A gunman opened fire on police on Paris' iconic Champs-Elysees boulevard Thursday night, killing one officer and wounding three people before police shot and killed him. The Islamic State group quickly claimed responsibility for the attack, which hit just three days before a tense presidential election.

Security already has been a dominant theme in the campaign, and the violence on the sparkling avenue threatened to weigh on voters' decisions. Candidates cancelled or rescheduled final campaign events ahead of Sunday's first round vote.

Investigators searched a home early Friday in an eastern suburb of Paris believed linked to the attack. A police document obtained by The Associated Press identifies the address searched in the town of Chelles as the family home of Karim Cheurfi, a 39-year-old with a criminal record.

Police tape surrounded the quiet, middle-class neighbourhood in Chelles, and worried neighbours expressed surprise at the searches. Archive reports by French newspaper Le Parisien say that Cheurfi was convicted of attacking a police officer in 2001.

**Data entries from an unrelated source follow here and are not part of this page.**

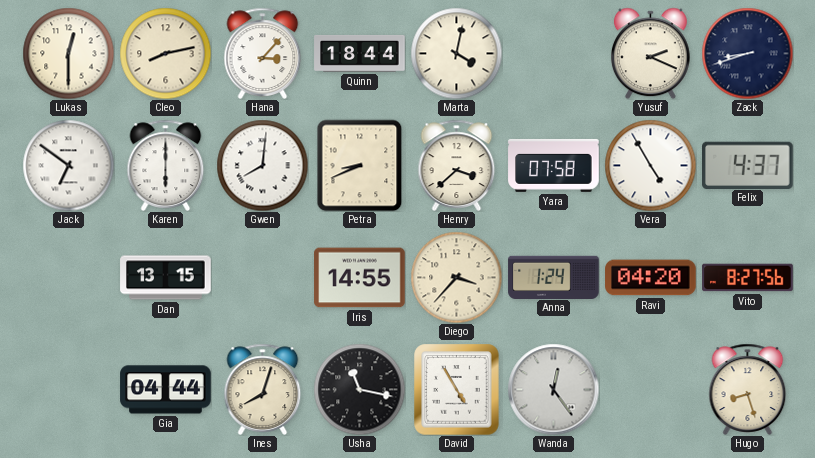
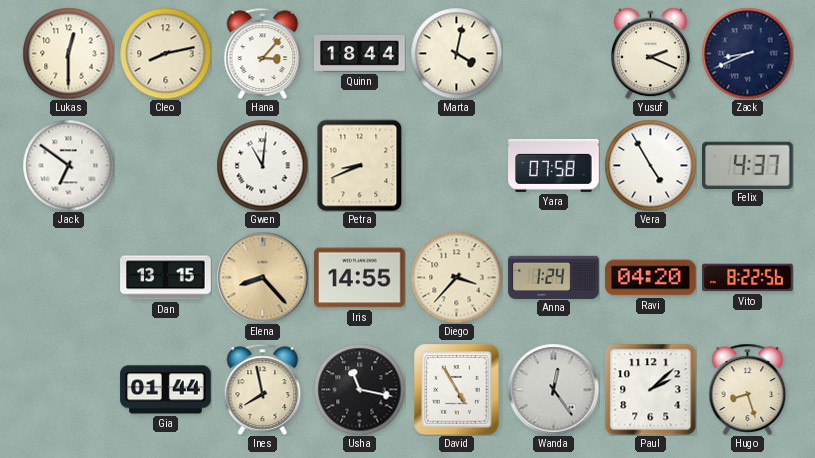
Zack: 8:42 -> 8:41
Karen: 6:00 -> none
Gwen: 8:01 -> 11:01
Henry: 3:38 -> none
Elena: none -> 8:23
Vito: 8:27 -> 8:22
Gia: 04:44 -> 01:44
Ines: 8:03 -> 7:58
Paul: none -> 2:08
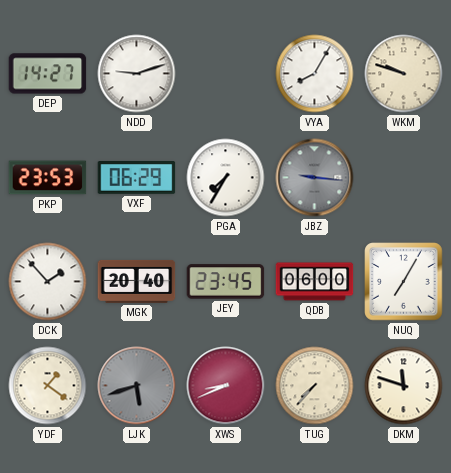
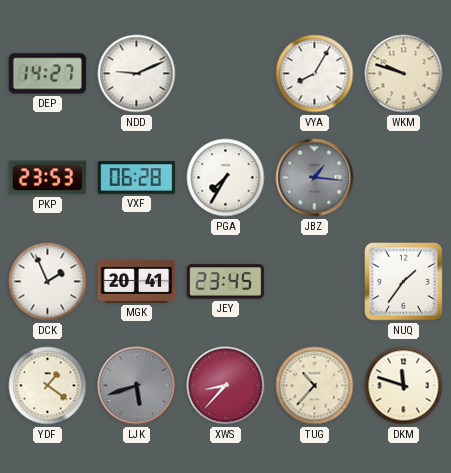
NDD: 9:12 -> 9:11
VXF: 06:29 -> 06:28
JBZ: 9:16 -> 1:16
DCK: 1:53 -> 1:56
MGK: 20:40 -> 20:41
QDB: 06:00 -> none
NUQ: 7:05 -> 1:36
XWS: 8:41 -> 8:37
TUG: 7:37 -> 10:37
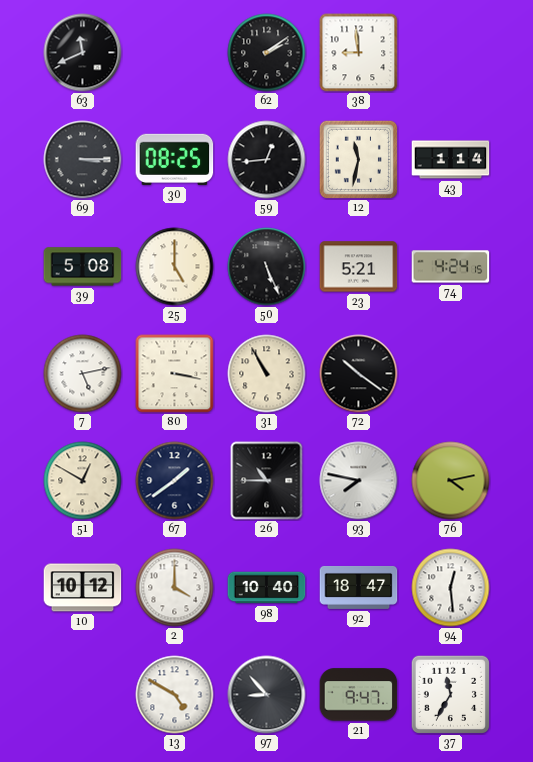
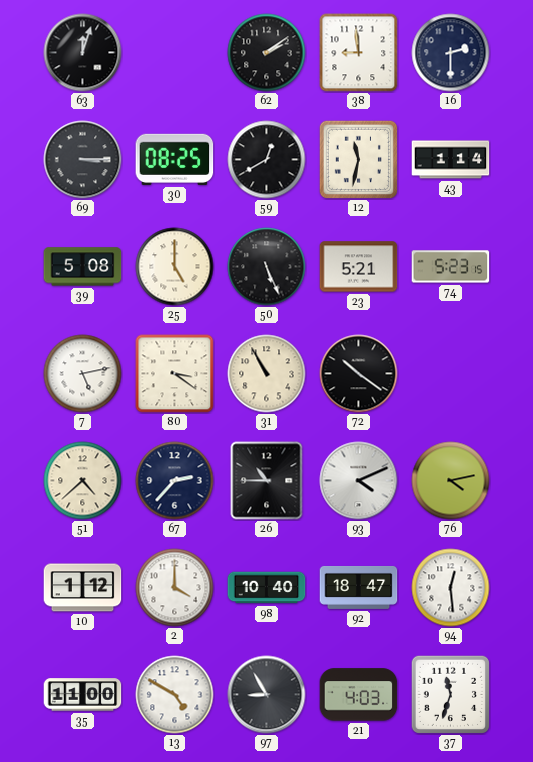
63: 11:41 -> 12:03
16: none -> 2:30
59: 12:44 -> 12:40
74: 4:24 -> 5:23
80: 3:17 -> 3:21
51: 12:50 -> 4:38
67: 1:39 -> 2:37
93: 7:47 -> 4:11
10: 10:12 -> 1:12
35: none -> 11:00
97: 8:53 -> 8:55
21: 9:47 -> 4:03
37: 11:35 -> 11:33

Authorities are trying to determine whether "one or more people" might have helped the attacker, Interior Ministry spokesman Pierre-Henry Brandet told reporters at the scene of the shooting.

One officer was killed and two police officers were seriously wounded when the attacker emerged from a car and used an automatic weapon to shoot at officers outside a Marks & Spencer's department store at the centre of the Champs-Elysees, anti-terrorism prosecutor Francois Molins said.

A female foreign tourist also was wounded, Molins said.